My findings indicate that the project has had a number of negative effects on local communities. These include restructuring of local power dynamics, the marginalisation of women and increased economic inequality.

Negative outcomes

Women in the surrounding communities have very little ability to accept or reject the project. They also have no direct access to economic benefits, such as land lease payments and employment opportunities.

The project has also disrupted traditional networks of authority between chiefs and local people, creating new forms of disempowerment and dependency.

For example, it has promoted and enforced the use of new forms of knowledge based on formal legal procedures to which local people have little access. These privilege and protect the corporation and the few local elites with the resources to afford formal mechanisms of justice.

What’s more, the project has promoted economic inequality. This is in direct contradiction to the basic claims of its proponents. In the locally dominant patron-client system, senior men appropriate most of the economic benefits, and progressively smaller portions are allocated to those on lower levels of the local hierarchy.

As a result, all women, most young men, and families other than the direct descendants of the village elites receive minimal or no economic benefits. This is despite the fact that everyone in the surrounding communities has had their livelihoods significantly disrupted by the bioenergy project.

These problems are echoed in findings from dozens of other studies conducted around the world over the past five years.

Where does responsibility lie?

Profit before people

The usual response is to blame those most likely to benefit economically from such projects – the corporations. This seems like the obvious answer, but it is also too simplistic.

In the case I have been studying it became clear, for example, that those leading and working for the company generally had good intentions. They often believed that their project would have a positive influence on local communities and would help develop Sierra Leone.

They argued that the money they invested in employment and land lease payments would provide financial security for local communities.
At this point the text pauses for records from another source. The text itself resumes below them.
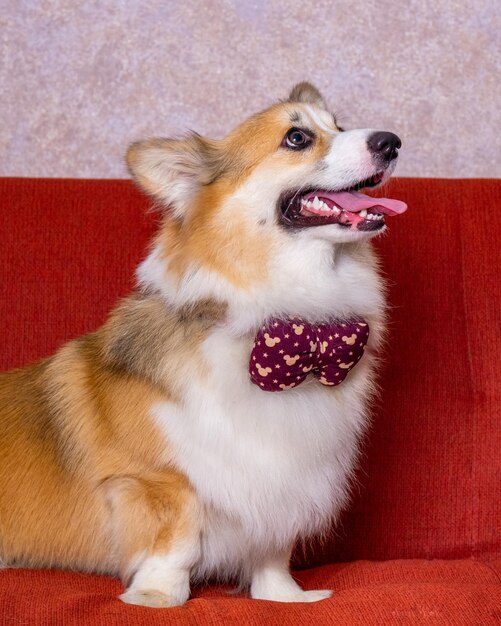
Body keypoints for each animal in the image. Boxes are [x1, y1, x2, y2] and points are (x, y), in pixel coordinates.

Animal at [0, 81, 406, 604]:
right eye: (296, 137)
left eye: (339, 125)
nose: (391, 141)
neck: (288, 327)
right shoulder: (158, 480)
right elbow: (179, 538)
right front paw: (158, 597)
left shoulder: (286, 483)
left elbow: (273, 547)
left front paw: (285, 597)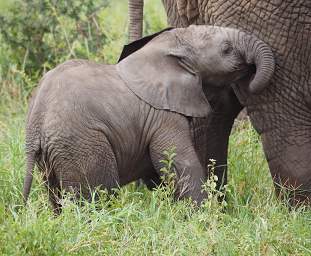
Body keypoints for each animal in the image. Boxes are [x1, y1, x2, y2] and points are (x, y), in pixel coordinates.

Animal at [23, 25, 274, 211]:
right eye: (226, 49)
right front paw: (206, 217)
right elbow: (179, 162)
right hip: (81, 145)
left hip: (53, 156)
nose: (251, 81)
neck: (169, 46)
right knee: (98, 197)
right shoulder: (162, 116)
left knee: (56, 197)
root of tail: (36, 124)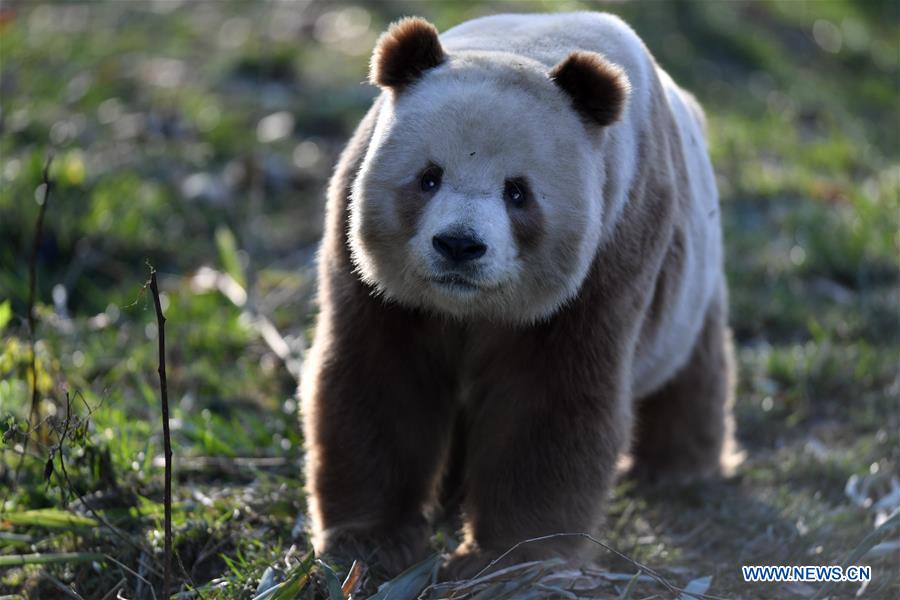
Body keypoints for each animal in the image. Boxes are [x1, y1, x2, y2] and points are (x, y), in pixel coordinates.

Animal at [302, 11, 740, 580]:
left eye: (518, 192)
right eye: (428, 178)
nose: (459, 245)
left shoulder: (609, 256)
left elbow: (549, 401)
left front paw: (504, 558)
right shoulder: (365, 259)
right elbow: (381, 381)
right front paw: (369, 543)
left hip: (692, 278)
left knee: (693, 372)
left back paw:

They were distressed by Western journalists, human rights advocates and researchers who argued otherwise.

But when the negative effects of the project were described to them, senior company officials on the ground regularly defended their policies and practices. They made the point that their primary responsibility was not to the communities, but to their funders: the international development banks.

The corporations argued that they were under enormous pressure to make the project profitable as soon as possible. They also wanted to start repaying the loans from the banks on schedule so that they could earn the reductions in interest rates they had been promised if the project met the targets.

To achieve the targets, concerns about women’s empowerment, restructuring of customary power relations, or economic inequality were de-prioritised. They were seen as something to be addressed only after the project was economically viable.

The staff required to meet the initial targets were engineers, agriculturalists and farmers. Gender specialists, anthropologists, sociologists, or human rights advocates were unnecessary. There was no incentive, in essence, to prioritise those concerns or to spend scarce resources on such skills.

For all their rhetoric about the positive impact the project would have on sustainable human development, the development banks and bilateral funders' funding mechanisms did not incorporate incentives to achieve such outcomes.

As a result, the company was motivated to maximise profit and ensure financial viability. Companies, by their nature, will prioritise only what they are required to prioritise and pursue objectives that will reap them financial rewards.

We must, therefore, demand more of the development banks. Why do they prioritise only the profitability of the projects they fund?

Why not build in their funding mechanisms means to reward positive socioeconomic impacts, including women’s empowerment, economic equality, or political inclusion?

The banks have both the responsibility and the power to change the way the contemporary land rush affects communities. They have it in their power to avoid the negative socioeconomic effects and ensure projects are implemented in a way that respects people’s human rights. It is time we demanded it of them.